The US Air Force has disclosed the three existing missile bases that will become home to the Pentagon’s new ground-based leg of the nuclear triad – the Ground Based Strategic Deterrent.
The service plans to begin military construction activities as early as 2023 at F.E. Warren AFB, Wyoming, as it moves forward in the process of replacing the aging Minuteman III ICBMs with the Ground Based Strategic Deterrent.
Malmstrom AFB, Montana, will be the second installation to begin military construction activities in 2026, with Minot AFB, North Dakota, beginning in 2029.
The construction start dates are pending the completion of environmental impact statements for each base in accordance with Federal laws and policies.
Military construction is phased ahead of the actual deployment of GBSD to allow time for initial beddown, ensure facilities are ready for any unique mission equipment, and support training and operational certification prior to the first sites obtaining operational status at each wing.

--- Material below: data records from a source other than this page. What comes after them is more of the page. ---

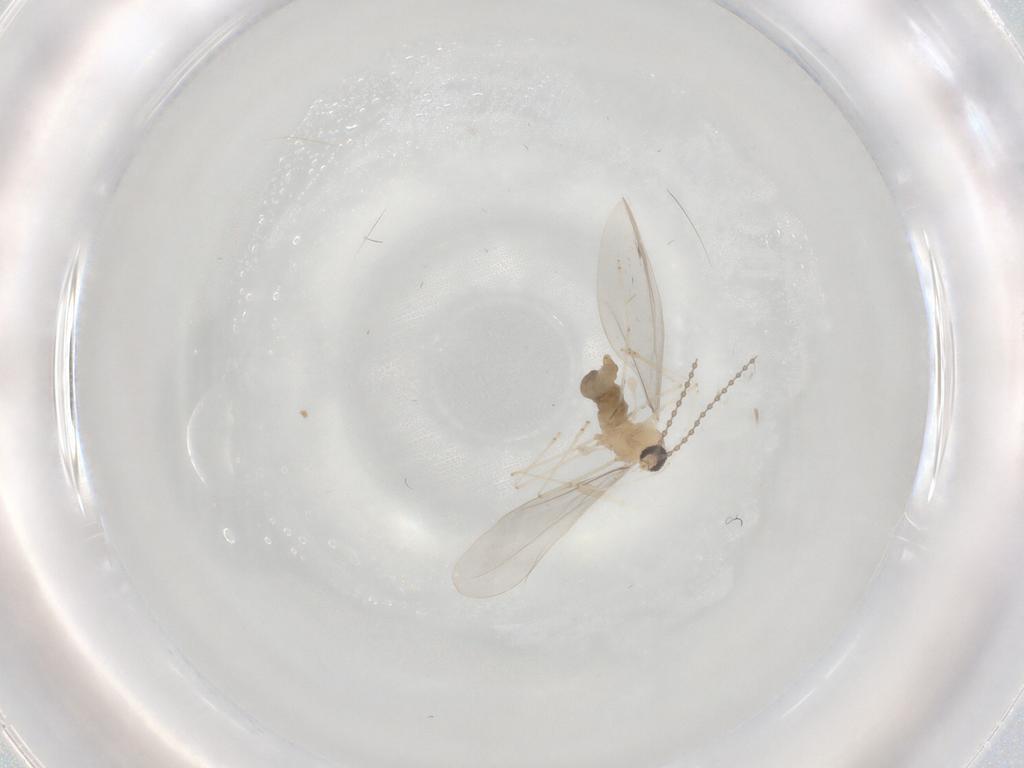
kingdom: Animalia
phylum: Arthropoda
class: Insecta
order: Diptera
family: Cecidomyiidae
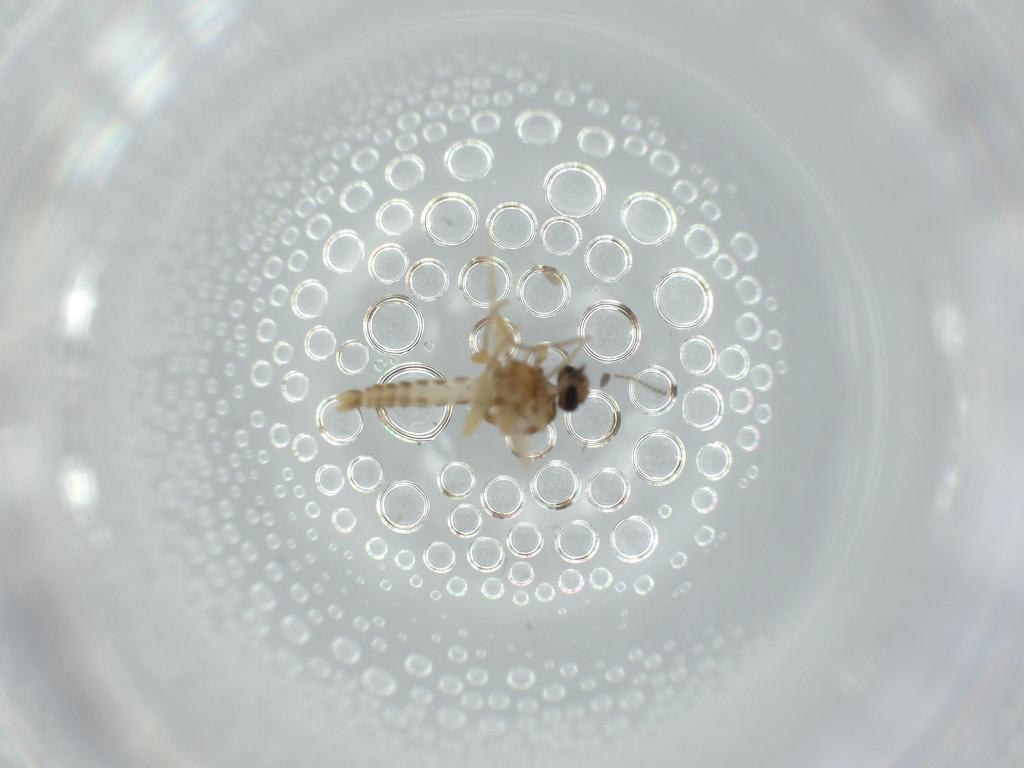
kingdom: Animalia
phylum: Arthropoda
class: Insecta
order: Diptera
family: Ceratopogonidae
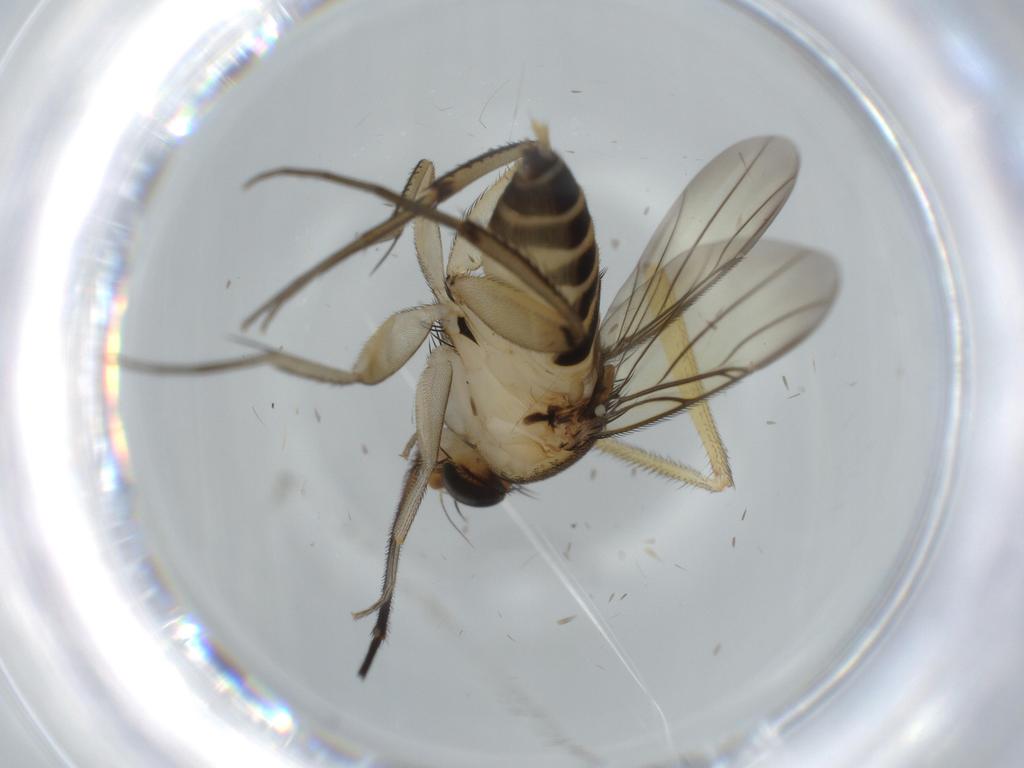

Using infrastructure at current locations allows both the Minuteman III and GBSD weapons systems to continue meeting all nuclear surety and safety standards throughout their operational lives, particularly during the transition period, the air force said.
“Ensuring missile bases remain missile bases makes the most sense for the taxpayer and the mission,” said Gen. Tim Ray, commander of Air Force Global Strike Command. “The Minuteman III is 50 years old; it’s past time to upgrade the missile systems. Our goal is ensure our systems remain fully safe, secure and effective in the defense of our nation and allies.”
GBSD is the weapon system replacement for the aging LGM-30 Minuteman III intercontinental ballistic missile system (ICBM). The Minuteman III first became operational in the early 1970s. While certain components and subsystems have been upgraded, most of the fundamental infrastructure in use today is the original equipment supporting more than 50 years of continuous operation.
The GBSD program’s objective is to deliver a low technical risk, affordable, total system replacement, starting in the late 2020s, to improve the ICBM’s capabilities and provide more efficient operations, maintenance, and security at lower lifecycle costs.